To design a numerical algorithm based on the scheme, the computations should be arranged hierarchically in a two-level scheme, i.e., for each iteration of the minimization procedure at the upper level, the whole numerical procedure must be realized for the lower-level task. The complete computational procedure for determining the best model is described. The singular value decomposition technique is applied to simplify the algebraic computations. The identification scheme can be easily implemented in available computing environments. The numerical studies, especially the strong smoothing of the relaxation spectrum models in the example of a double-mode Gauss-like spectrum, with a simultaneous very good fit to the experimental data of the relaxation modulus models, suggests the need to explore the applicability of the regularized weighted least-squares [
41] in the lower-level identification task. This will be the subject of further work.
In
Appendix A, the proofs and derivations of some mathematical formulas are given. Some tables have been moved to
Appendix B to increase the clarity of the article.
4. Conclusions
In this paper, a new robust hierarchical algorithm for the identification of the relaxation time spectrum, which combines the technique of an expansion of a function into a series of basis functions with the least-squares regularized identification and the optimal choice of the time-scale factor, has been derived. The task of determining the best ‘regularized’ model was solved at the lower level, while the optimal time-scale factor was selected on the upper level of the identification scheme. The continuous spectrum of relaxation times was approximated by finite series of power–exponential basis functions, while the components of the relaxation modulus model were proven to be described by the product of power of time and the modified Bessel function of the second kind. In the present paper, the problem of the optimal choice of the time-scale factor to ensure the best fit of the model to experimental data has been formulated and solved for the first time in the context of the relaxation spectrum identification.
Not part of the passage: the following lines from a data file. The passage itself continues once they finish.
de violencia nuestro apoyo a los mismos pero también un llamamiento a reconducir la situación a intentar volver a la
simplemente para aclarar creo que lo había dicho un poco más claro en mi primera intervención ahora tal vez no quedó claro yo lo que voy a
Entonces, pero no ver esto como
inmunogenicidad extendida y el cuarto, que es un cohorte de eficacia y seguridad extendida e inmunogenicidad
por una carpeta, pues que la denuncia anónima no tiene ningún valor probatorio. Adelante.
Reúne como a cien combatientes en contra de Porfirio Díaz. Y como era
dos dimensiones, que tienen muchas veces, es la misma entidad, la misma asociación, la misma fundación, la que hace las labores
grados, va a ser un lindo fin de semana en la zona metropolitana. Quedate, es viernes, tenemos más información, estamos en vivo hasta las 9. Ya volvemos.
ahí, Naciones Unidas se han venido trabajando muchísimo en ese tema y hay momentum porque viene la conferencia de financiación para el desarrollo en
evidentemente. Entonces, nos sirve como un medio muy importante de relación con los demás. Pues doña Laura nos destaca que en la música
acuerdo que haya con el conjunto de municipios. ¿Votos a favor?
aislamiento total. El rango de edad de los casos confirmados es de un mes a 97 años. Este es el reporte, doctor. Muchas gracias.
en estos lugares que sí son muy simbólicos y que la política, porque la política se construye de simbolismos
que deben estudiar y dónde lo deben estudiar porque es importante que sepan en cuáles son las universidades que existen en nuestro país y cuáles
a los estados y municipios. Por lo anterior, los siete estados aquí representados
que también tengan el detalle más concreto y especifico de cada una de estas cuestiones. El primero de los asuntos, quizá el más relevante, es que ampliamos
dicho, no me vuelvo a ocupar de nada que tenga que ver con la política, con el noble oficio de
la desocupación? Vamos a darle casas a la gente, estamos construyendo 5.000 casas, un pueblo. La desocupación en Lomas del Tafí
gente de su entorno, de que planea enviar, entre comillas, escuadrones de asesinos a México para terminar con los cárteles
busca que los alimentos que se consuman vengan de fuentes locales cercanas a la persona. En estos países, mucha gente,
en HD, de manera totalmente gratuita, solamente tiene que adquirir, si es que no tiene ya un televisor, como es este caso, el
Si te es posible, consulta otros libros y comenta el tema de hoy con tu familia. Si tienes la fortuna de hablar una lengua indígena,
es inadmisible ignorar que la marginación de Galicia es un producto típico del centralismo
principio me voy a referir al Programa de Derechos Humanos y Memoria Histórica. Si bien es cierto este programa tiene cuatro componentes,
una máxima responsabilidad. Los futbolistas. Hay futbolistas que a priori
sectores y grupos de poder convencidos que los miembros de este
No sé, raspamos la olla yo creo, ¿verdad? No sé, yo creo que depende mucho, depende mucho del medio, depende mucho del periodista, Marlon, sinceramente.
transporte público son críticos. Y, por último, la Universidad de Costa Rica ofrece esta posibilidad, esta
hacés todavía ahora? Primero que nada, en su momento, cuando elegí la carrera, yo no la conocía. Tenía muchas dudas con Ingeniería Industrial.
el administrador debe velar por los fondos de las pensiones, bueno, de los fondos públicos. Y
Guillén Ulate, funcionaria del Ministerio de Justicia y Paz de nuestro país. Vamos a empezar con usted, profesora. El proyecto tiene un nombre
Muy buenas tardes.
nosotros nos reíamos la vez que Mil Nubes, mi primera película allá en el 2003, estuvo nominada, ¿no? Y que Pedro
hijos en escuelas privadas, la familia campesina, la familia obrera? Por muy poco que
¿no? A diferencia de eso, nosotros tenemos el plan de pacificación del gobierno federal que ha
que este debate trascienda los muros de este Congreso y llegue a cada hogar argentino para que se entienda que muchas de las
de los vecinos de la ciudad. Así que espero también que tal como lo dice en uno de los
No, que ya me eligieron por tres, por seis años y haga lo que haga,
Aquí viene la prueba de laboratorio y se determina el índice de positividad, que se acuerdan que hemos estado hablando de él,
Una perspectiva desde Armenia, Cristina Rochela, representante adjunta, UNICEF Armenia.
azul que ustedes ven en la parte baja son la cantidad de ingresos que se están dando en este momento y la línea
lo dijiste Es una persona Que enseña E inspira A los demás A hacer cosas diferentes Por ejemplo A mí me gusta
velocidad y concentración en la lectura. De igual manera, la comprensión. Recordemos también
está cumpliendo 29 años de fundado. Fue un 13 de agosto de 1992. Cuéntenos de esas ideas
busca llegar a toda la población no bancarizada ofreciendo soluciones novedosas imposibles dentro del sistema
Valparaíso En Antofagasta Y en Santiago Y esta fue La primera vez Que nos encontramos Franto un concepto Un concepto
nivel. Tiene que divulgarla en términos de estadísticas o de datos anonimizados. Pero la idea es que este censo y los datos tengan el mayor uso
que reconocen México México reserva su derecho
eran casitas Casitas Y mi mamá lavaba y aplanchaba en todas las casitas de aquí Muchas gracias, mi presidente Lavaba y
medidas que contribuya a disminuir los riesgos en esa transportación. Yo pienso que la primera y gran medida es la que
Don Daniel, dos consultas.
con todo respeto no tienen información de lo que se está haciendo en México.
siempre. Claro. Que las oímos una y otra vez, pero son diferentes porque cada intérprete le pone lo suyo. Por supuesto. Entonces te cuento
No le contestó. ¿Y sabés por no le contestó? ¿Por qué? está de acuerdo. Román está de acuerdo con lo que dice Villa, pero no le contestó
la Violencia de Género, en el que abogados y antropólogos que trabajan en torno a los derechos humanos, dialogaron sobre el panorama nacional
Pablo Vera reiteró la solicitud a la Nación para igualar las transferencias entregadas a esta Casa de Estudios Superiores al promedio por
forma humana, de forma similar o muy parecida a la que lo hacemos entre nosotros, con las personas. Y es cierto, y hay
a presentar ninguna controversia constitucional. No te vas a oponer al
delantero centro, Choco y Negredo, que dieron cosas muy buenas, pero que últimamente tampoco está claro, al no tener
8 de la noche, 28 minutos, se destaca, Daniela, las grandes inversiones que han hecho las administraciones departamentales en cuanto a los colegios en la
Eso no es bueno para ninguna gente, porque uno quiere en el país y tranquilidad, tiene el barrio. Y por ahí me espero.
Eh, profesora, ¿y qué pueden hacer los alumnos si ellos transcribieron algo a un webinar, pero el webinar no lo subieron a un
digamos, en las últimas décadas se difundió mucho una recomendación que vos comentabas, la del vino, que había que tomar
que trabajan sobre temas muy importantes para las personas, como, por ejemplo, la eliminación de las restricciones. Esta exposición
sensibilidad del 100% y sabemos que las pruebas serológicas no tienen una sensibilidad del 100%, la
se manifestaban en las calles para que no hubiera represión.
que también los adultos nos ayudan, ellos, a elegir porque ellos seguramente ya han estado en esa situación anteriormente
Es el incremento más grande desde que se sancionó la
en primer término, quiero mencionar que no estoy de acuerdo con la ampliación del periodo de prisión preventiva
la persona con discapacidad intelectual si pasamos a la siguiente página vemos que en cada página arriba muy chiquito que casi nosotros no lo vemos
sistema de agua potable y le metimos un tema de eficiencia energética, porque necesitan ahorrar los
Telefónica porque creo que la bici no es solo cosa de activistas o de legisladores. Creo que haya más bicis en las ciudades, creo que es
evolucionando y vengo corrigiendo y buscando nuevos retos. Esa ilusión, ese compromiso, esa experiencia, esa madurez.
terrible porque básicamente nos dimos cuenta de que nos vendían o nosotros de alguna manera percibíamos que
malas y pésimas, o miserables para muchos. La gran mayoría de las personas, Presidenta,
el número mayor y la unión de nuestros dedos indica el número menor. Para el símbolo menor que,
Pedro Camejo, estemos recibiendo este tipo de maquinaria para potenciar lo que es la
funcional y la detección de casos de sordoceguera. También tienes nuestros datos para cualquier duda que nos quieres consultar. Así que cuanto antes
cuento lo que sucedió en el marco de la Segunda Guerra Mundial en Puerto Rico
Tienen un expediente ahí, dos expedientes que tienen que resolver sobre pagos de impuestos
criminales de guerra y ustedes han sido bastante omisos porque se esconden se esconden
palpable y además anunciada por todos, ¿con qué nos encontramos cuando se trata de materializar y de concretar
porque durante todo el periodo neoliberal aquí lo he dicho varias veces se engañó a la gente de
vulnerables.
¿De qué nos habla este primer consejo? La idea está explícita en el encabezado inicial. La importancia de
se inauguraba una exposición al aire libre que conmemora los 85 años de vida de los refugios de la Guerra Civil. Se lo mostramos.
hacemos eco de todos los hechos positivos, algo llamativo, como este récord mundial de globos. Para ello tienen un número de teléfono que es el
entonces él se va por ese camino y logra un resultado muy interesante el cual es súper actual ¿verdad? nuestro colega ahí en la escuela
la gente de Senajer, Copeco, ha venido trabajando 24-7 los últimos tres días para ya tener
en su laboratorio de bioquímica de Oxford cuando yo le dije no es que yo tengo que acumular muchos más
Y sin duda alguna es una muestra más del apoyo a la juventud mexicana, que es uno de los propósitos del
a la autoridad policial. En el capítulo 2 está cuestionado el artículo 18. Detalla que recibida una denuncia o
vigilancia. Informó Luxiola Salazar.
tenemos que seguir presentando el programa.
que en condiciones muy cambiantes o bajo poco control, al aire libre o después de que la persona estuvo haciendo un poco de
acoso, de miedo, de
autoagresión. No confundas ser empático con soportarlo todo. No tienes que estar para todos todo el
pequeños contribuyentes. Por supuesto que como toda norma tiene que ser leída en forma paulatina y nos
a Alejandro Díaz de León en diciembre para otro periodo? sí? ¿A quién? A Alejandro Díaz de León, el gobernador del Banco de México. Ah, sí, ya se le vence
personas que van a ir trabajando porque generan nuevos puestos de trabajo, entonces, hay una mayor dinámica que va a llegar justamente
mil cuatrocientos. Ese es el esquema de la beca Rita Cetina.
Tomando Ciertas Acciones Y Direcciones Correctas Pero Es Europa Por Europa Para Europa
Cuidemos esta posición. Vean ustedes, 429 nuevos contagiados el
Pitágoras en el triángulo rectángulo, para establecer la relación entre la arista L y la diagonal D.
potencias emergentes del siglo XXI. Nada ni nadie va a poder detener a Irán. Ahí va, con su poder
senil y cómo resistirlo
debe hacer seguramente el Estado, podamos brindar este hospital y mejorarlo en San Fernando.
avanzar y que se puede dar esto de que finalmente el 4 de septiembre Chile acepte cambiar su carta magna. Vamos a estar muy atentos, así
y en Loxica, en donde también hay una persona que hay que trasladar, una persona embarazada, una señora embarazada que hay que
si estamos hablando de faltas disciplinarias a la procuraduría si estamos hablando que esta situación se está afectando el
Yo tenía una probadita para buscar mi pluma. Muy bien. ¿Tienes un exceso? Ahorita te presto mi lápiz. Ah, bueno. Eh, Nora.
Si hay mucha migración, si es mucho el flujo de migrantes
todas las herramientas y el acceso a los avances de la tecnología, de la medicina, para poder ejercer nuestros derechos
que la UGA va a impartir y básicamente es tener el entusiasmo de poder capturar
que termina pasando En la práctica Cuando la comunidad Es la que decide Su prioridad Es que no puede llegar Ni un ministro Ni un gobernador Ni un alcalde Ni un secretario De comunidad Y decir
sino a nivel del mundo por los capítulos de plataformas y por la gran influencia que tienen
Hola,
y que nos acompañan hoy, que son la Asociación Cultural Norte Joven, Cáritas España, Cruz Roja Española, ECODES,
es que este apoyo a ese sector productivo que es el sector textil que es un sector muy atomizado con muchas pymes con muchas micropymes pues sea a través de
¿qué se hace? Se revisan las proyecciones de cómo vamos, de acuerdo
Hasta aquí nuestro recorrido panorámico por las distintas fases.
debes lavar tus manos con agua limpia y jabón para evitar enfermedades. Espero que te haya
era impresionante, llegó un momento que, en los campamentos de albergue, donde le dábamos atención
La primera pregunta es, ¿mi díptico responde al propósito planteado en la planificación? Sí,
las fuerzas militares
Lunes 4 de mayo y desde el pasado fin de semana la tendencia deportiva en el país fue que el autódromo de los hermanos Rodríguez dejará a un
The necessary optimality conditions both for the optimal regularized least-squares identification task and the problem of the optimal selection of the time-scale factor were derived in the form of nonlinear algebraic equations. The main properties of the basis functions of the relaxation spectrum and modulus models, their positive definiteness, convenient upper bounds, monotonicity, asymptotic properties and wide range of applicability for different time-scale factors indicated the possibility of using the proposed model and identification algorithm to determine the spectrum of a wide class of viscoelastic materials.
The overly strong smoothing of the relaxation spectrum models in the example, with a very good fit to the experimental data of the relaxation modulus models, indicates the need to modify the quality index in the lower level identification task. An introduction of a weight matrix in the second component of the objective function or a direct application of regularized weighted least-squares should be investigated. Another solution is the selection of such a spectrum model which guarantees the assumed level of smoothing and optimal adjustment to the relaxation modulus measurement data. These approaches will be the subject of further work.
The presented scheme of the relaxation spectrum identification can be easily modified for retardation spectrum recovery from creep compliance measurements obtained in the standard creep test.